Tim Maurer, Contributor
Aug. 14, 2023
A friend of mine recently faced an impossible decision. Bo and his immediate family had moved from Germany to Charleston, South Carolina, for a job opportunity for his wife. He suspended his career as a German police officer to allow his wife’s pursuit and assume the stay-at-home dad role during the transition. Only now, he’d received the news that his father in Germany was deathly ill.
His father, Serge, who’d experienced homelessness and imprisonment as a teen, had overcome his challenged past by sheer will and a faith experience that inspired him to join the ministry, dedicating his life to pastoring an underserved community in Germany while becoming the bedrock for his family. Now he was fighting late-stage cancer that had infected his spine and spread throughout his brain. The end, the doctors assured the family, was near.
Bo faced the intractable dilemma that the effort and cost to go to Germany was so significant that he could only go once—either before his father’s passing or after, for the funeral. As he weighed the decision aloud, I had no right to interject knowing so few of the family dynamics, but I was confident that he had reached the right decision for him when he concluded: If he went later for the funeral, he could be there to support and console his extended family; but if he went now, he had a chance to be a blessing and comfort to his father one more time when he was in his greatest need. One more memory. He chose to go.
Bo’s dilemma reminded me of a brash claim made by hedge fund manager and author Bill Perkins, in his provocative book, Die With Zero, when he wrote, “You can’t be generous when you’re dead.”
As a financial advisor, my instinctive response was, “Well, sure you can!” Indeed, the wealth management canon would claim estate and legacy planning—what to do with your stuff when you’re gone—as one of its cherished tenets.
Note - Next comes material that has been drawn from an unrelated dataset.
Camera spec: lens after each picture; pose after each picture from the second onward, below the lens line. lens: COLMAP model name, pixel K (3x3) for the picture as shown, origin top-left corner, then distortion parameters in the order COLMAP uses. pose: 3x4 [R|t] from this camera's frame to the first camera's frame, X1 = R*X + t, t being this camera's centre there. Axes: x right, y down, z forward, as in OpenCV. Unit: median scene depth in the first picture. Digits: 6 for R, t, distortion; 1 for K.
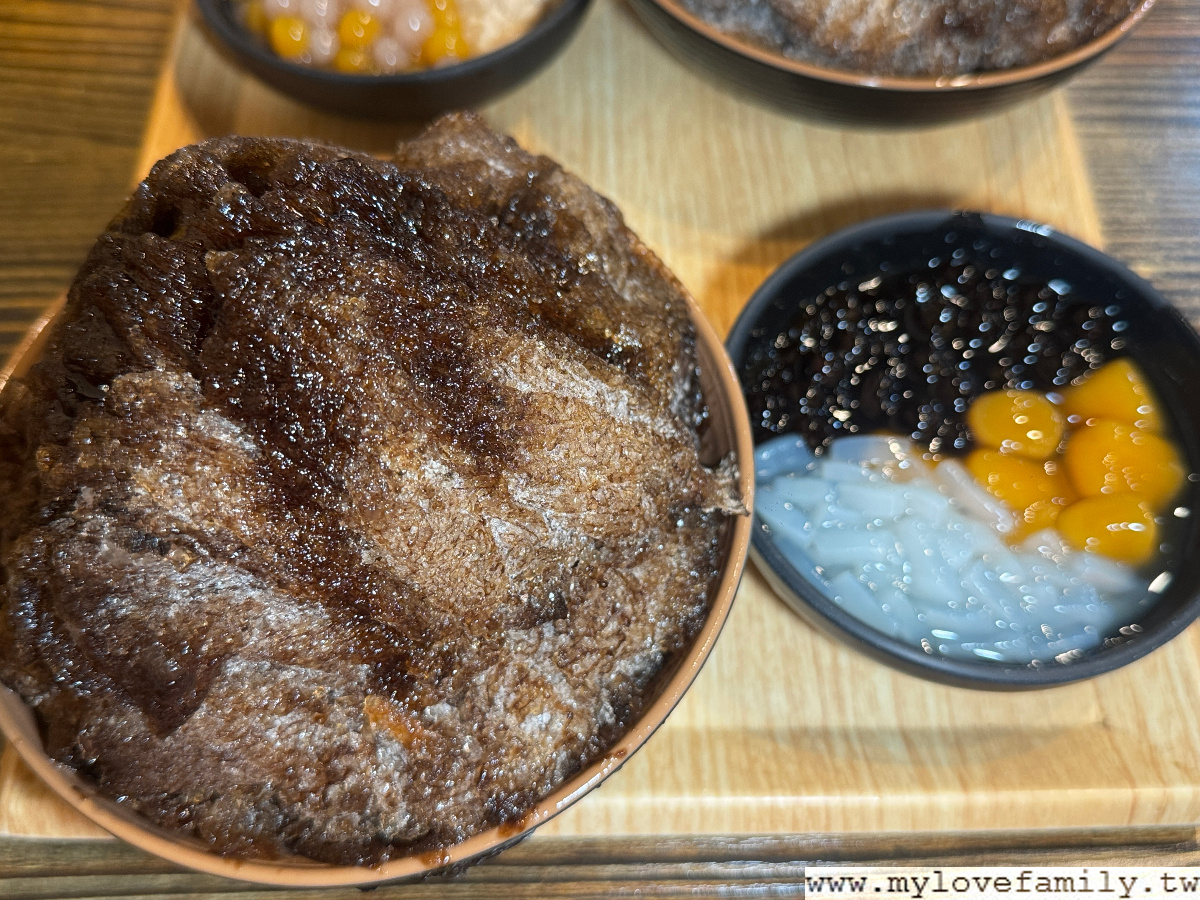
lens RADIAL K [[1154.2, 0, 603.2], [0, 1154.2, 453.8], [0, 0, 1]] dist [0.057631, 0.000000]
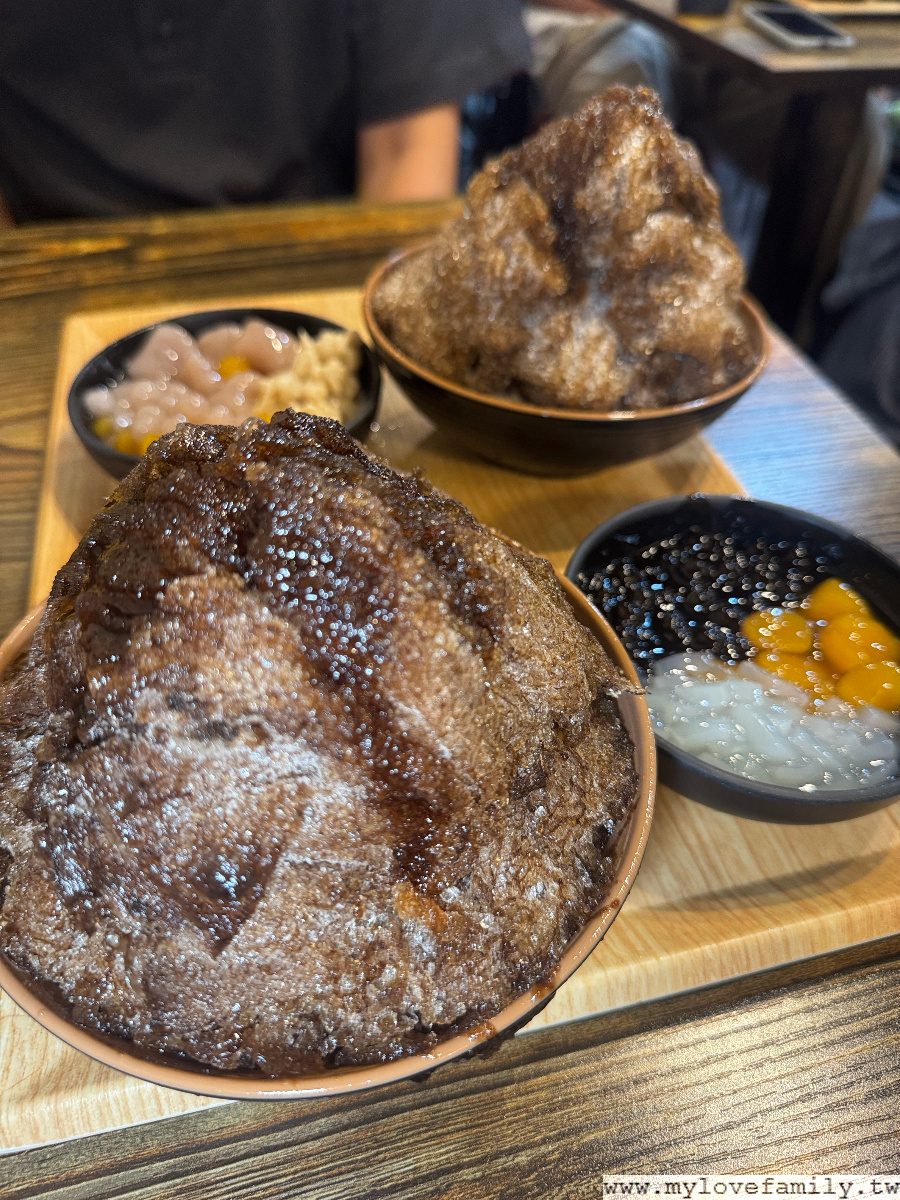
lens RADIAL K [[850.5, 0, 451.9], [0, 850.5, 592.7], [0, 0, 1]] dist [0.000780, -0.004926]
pose [[0.976964, -0.138559, 0.162302, -0.227969], [0.174963, 0.955516, -0.237440, 0.139773], [-0.122183, 0.260368, 0.957747, 0.161762]]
And while I believe that to be true, Perkins’ point did grab my attention and shift my perspective.
At the very least, I can absolutely agree that our giving is much more meaningful when we’re alive than after we’re gone. Here are four reasons why:
1) Giving and receiving the gift is often the best part. Without anticipation, traditions and rituals, wrapping paper and cards, faith and forethought, Christmas morning is just a bunch of stuff and overflowing bags of trash. Without the thoughtfulness applied, we could just skip all reciprocal birthday gift exchanges and save the money. Yes, the act of giving and receiving and all that precedes and follows, is what makes a thing a gift.
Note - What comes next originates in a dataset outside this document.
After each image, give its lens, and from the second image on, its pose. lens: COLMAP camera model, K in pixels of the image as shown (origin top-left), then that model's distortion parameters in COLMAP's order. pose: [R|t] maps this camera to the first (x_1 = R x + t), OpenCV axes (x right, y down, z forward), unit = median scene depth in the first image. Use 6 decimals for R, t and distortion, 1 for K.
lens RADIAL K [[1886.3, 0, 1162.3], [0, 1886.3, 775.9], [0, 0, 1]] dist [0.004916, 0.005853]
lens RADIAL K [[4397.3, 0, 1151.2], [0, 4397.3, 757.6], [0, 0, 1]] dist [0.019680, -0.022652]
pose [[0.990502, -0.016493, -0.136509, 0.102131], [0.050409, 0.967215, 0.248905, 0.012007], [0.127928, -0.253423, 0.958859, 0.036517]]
2) Gifts are more valuable when they’re needed. The goal of leaving an inheritance is laudable—full stop. But let’s run the numbers here: If you live to be, say, 85, that would make your kids in their late fifties or early sixties, right? Yes, an infusion of cash at any age would likely be helpful, but how much more valuable would it be if your kids were getting portions of their inheritance at the points in their lives when it would truly be the most helpful? A down payment on a house—especially these days! A kitchen or bath makeover, an all-expenses-paid fifth wedding anniversary trip, with babysitting included. Taking your teenage grandchildren on a special trip or helping to fund their college in a creative way. And although it would admittedly be categorized as one of those “good problems to have,” there’s even a case to be made that if your children are very successful financially that a major infusion of cash or assets later in life could be a burden, at least from a tax planning perspective.
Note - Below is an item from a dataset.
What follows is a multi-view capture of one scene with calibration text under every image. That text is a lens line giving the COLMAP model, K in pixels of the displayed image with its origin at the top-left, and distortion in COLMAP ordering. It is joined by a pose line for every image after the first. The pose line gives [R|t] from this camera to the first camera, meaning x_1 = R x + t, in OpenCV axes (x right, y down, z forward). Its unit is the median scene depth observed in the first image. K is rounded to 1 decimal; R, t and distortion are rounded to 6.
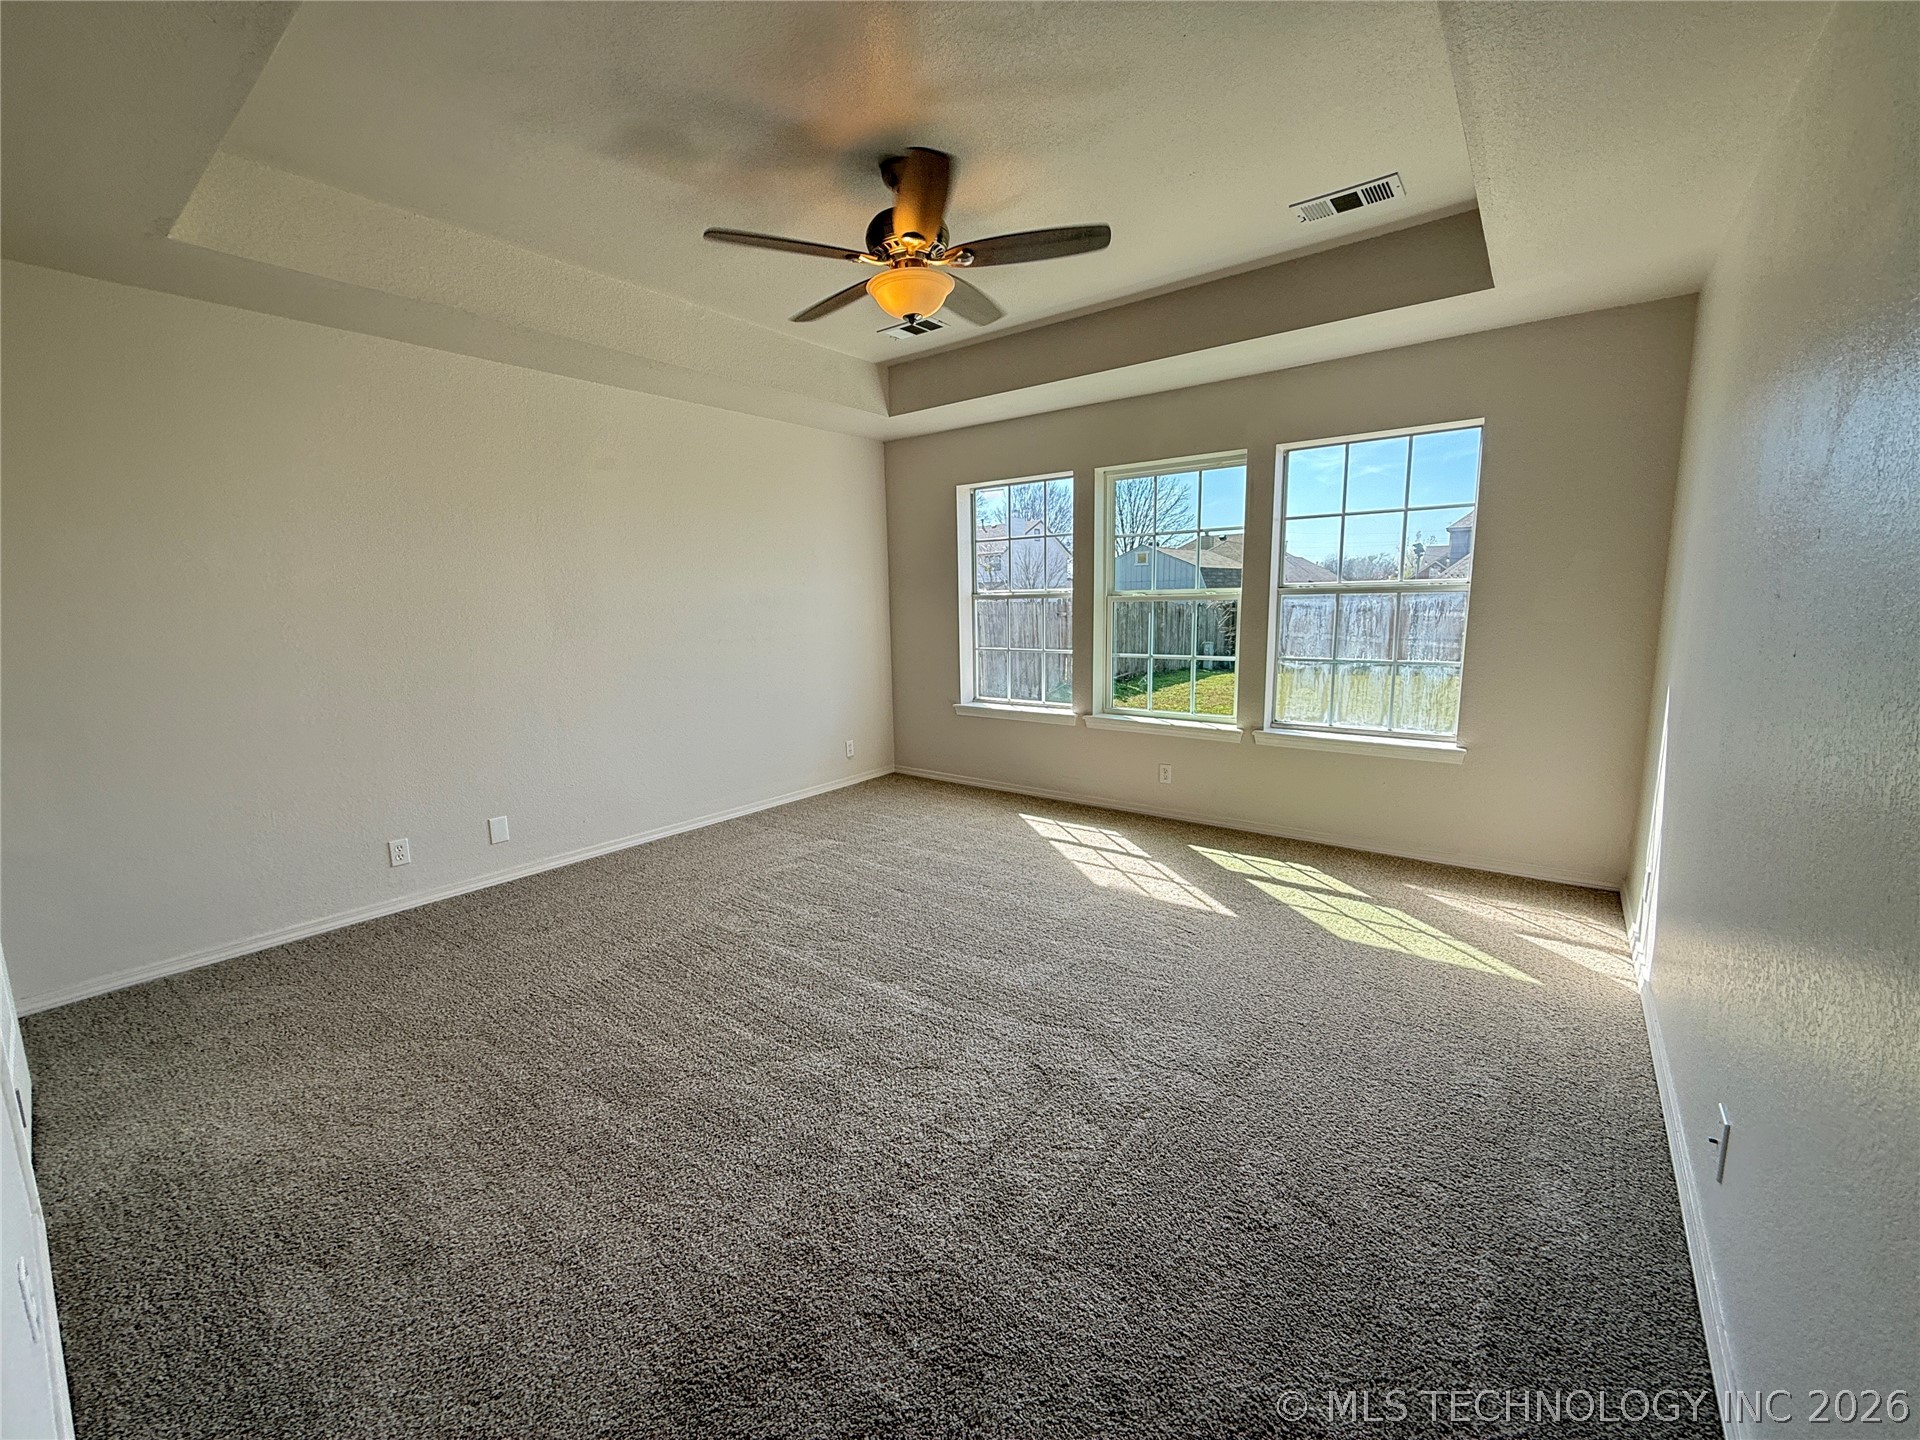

3) Experiences are worth more than stuff. By a roughly two-to-one ratio, studies suggest (and your heart confirms) that we derive more joy from spending money on experiences than stuff . Experiences generate memories that pay dividends over generations. No experiences, no memories, no dividends. And it’s hard to have an experience when you’re gone.
4) Your intentions are clear. This last point may be the toughest to hear, but let’s face it, if you give during life, it’s clear that you intended to give, whereas an inheritance, however welcome, might just be…leftovers.
Even after Bo decided to see his dad before his presumed passing, he was anxious. His father’s pain was so high that the doctors insisted on a minor surgery simply designed to relieve his suffering. Still, in his deteriorating condition, there were no guarantees that Serge would even survive the surgery, much less that he would be conscious—and surgery was scheduled for the same day as Bo’s arrival.
Prior to surgery, when Surge was told that Bo was en route, he did something he hadn’t done in days. He smiled. And thankfully, he survived the surgery, and father and son were reunited for at least one more memory, a gift that neither will ever forget.